Drawing on five years of experience as a teacher in Jewish high schools, the associate rabbi and educator at Conservative Congregation Kol Shofar in Tiburon has written a new book on methods for improving religious instruction.

"Whenever there's any type of hostility or challenges I've seen teachers choke up, get threatened," said Kohn, whose book is titled "Practical Pedagogy for the Jewish Classroom: Classroom Management, Instruction, and Curriculum Development."

"My approach was not to deny the questions, but to encourage them. Hostility was a way of expressing their interest, their excitement. It just came out in an age-appropriate way as hostility. Teenagers have to understand that nobody knows it all," he said recently.

Within Jewish tradition, he said, there's never going to be just one answer.

"Learning to live with tension and ambiguity is a challenging and exciting approach that excites teenagers about Jewish life. Many teachers prefer to skip and dance around personal beliefs, theology," he said.

"It's not the job of a Jewish teacher to teach what you believe. It is their job to help the students study the tradition for themselves so they can make their own informed decision."

Kohn compares this approach to that of American history teachers who give their students information enabling them to become informed voters, instead of teaching a particular political philosophy.

As a teacher in Jewish high schools in Philadelphia and Long Island, Kohn assigned his students research papers on topics such as Jews as the "chosen people," sin and transgression in the Jewish tradition, and the status of women in the Bible.

Kohn said teachers need to both challenge students and hold them responsible. Part of that responsibility includes taking tests. Some Jewish educators believe that testing students will turn them off to Judaism. Kohn passionately disagrees.

"My feeling is that if you don't challenge children, they're going get bored and they're going to get turned off and it's not going to excite them," he said. "The way to excite them is to hold them responsible." That tactic "works in their general studies.
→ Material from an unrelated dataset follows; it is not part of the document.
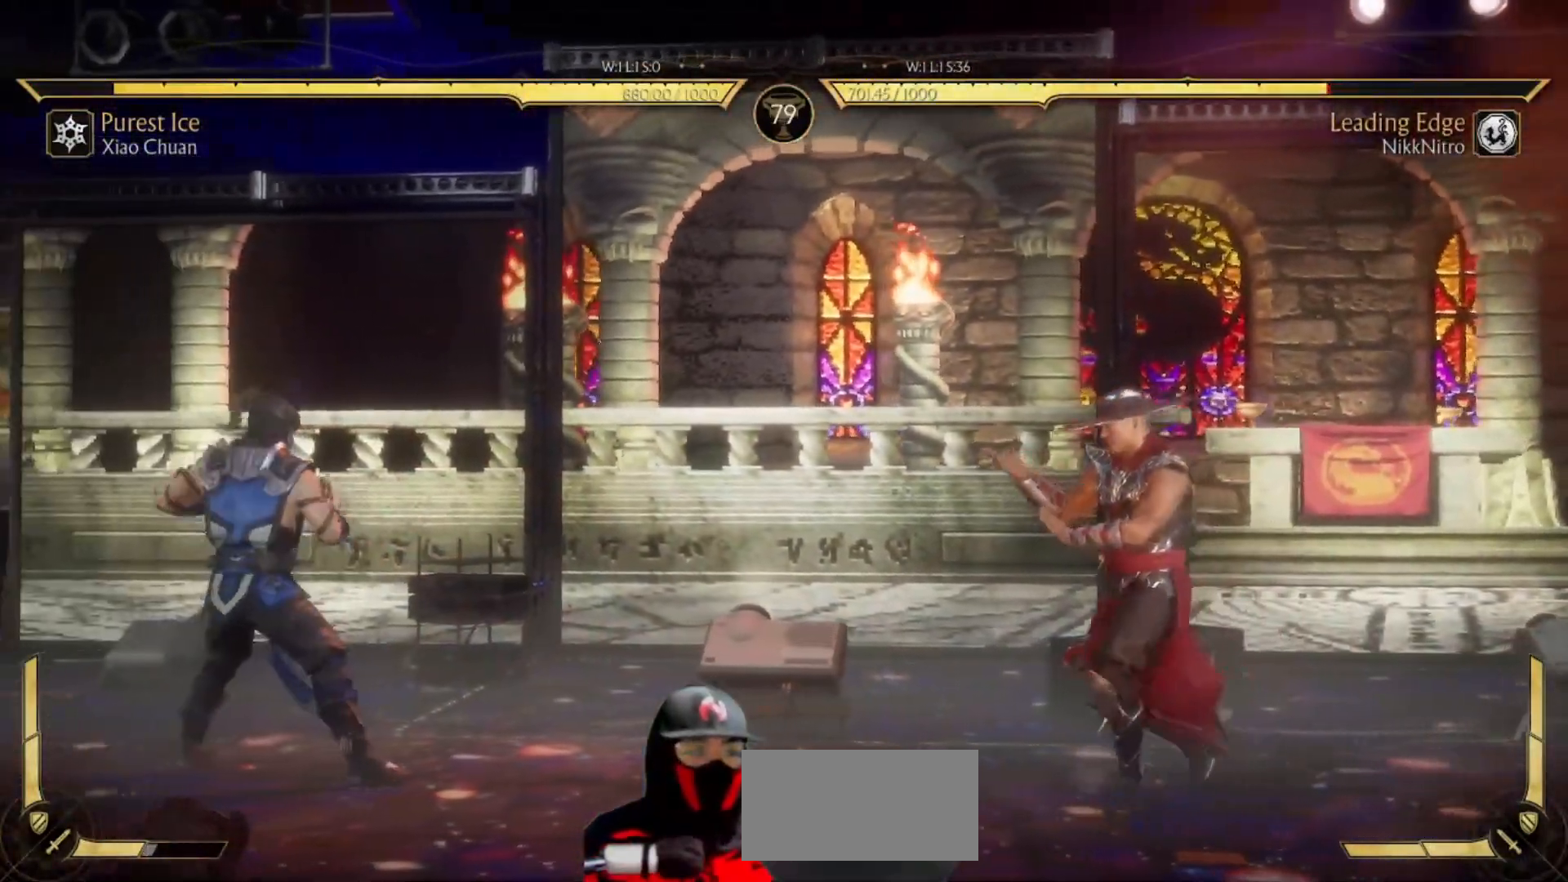
{"buttons": ["R1", "DPAD_DOWN"], "events": []}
It can and will work in their Jewish studies."

Students must be held responsible for their general behavior as well, he asserts. Kohn tells his students: "How you behave is your own business. You have free will. But you must be prepared to deal with the consequences of your behavior."
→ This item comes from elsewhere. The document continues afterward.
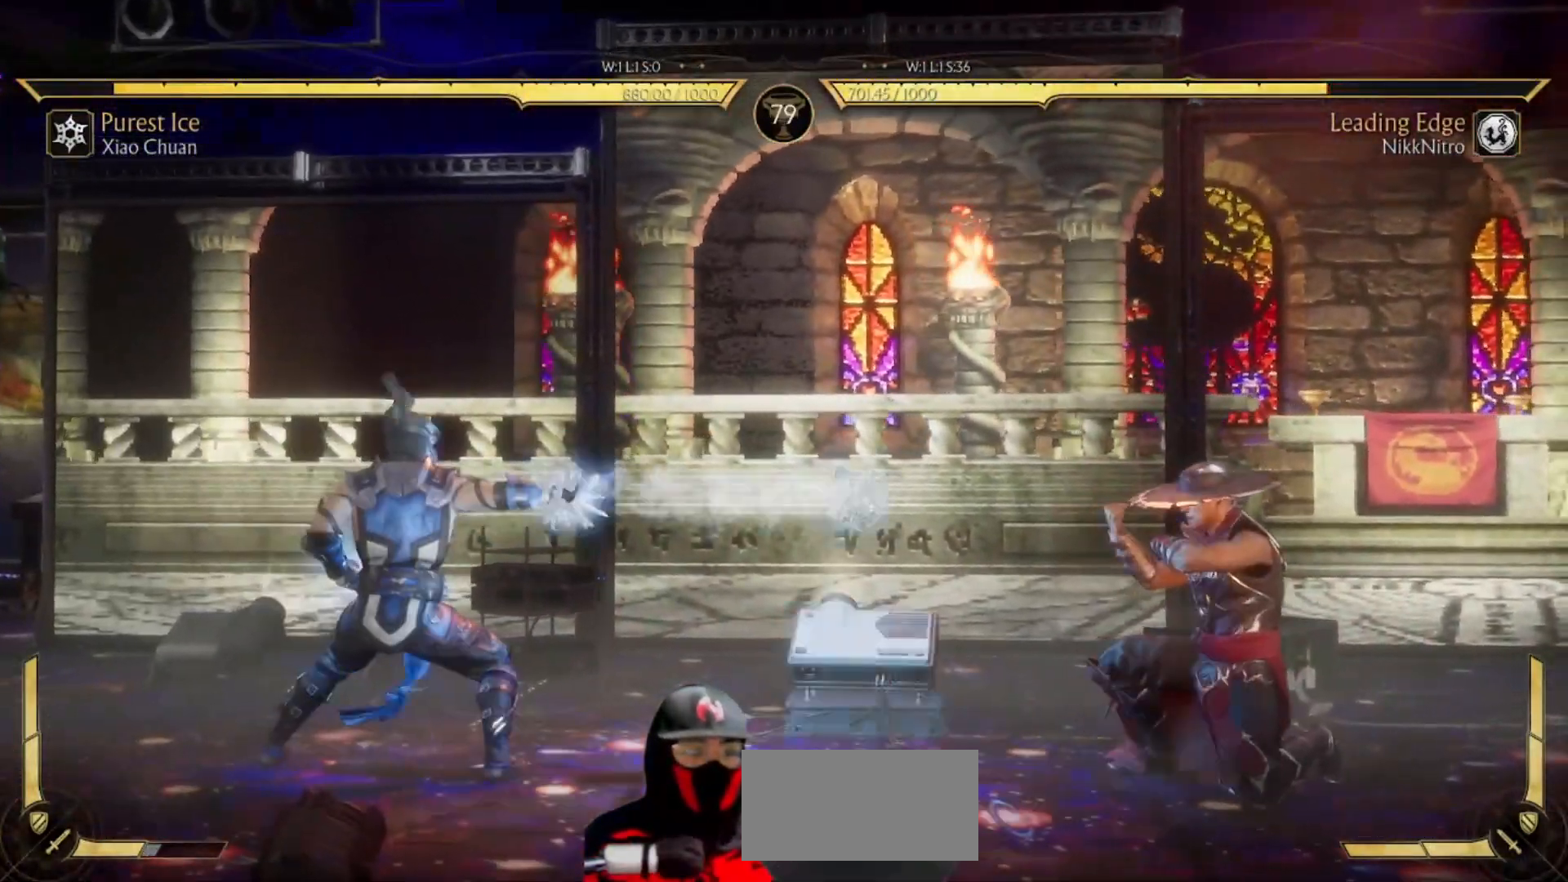
{"buttons": ["DPAD_LEFT"], "events": [[217, "DPAD_DOWN", "up"], [300, "R1", "up"], [317, "DPAD_LEFT", "down"]]}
His philosophy is based on the Jewish idea of teshuvah, or repentance.

"The whole Jewish understanding of teshuvah is you return to the right path. You temporarily departed from the right path, and it's always possible to return."

Values, he added, can't be taught.

"They can only be modeled and demonstrated. Teachers have to model it and students have to be held accountable for their actions."

His idea for "Practical Pedagogy" came out of the increased attention to Jewish education after the 1990 National Jewish Population Study revealed increasing assimilation, alienation and intermarriage within the American Jewish community.

"In the mad rush toward providing greater education for the community, not as much time has been spent on figuring out how to spend [the designated funds] and how best to develop Jewish education."

In the book, Kohn identifies three areas that need addressing: classroom management, the caliber of teachers and the quality of curricula.

The 36-year-old Kohn's own religious education in St. Louis was not a model he wants to replicate.

"My parents dropped me at Sunday school and then went out to get a coffee and a bagel and picked me up two hours later. They demonstrated to me that Jewish education is for little kids, not us adults," he said.

"That sends a powerful message. Parents have to demonstrate their commitment to Jewish life. If kids don't see it at home, it's not going to be effective. Kids are learning hypocrisy."

Kohn, who works with junior high and high school students at Kol Shofar, loves the challenge and rewards of teaching.

"Every time I think I've got a subject down and I teach it in a class, I realize I know nothing. It says in Pirke Avot [Ethics of the Fathers], 'Who is the most wise? Whoever learns from everyone.' I love that excitement of constantly learning myself."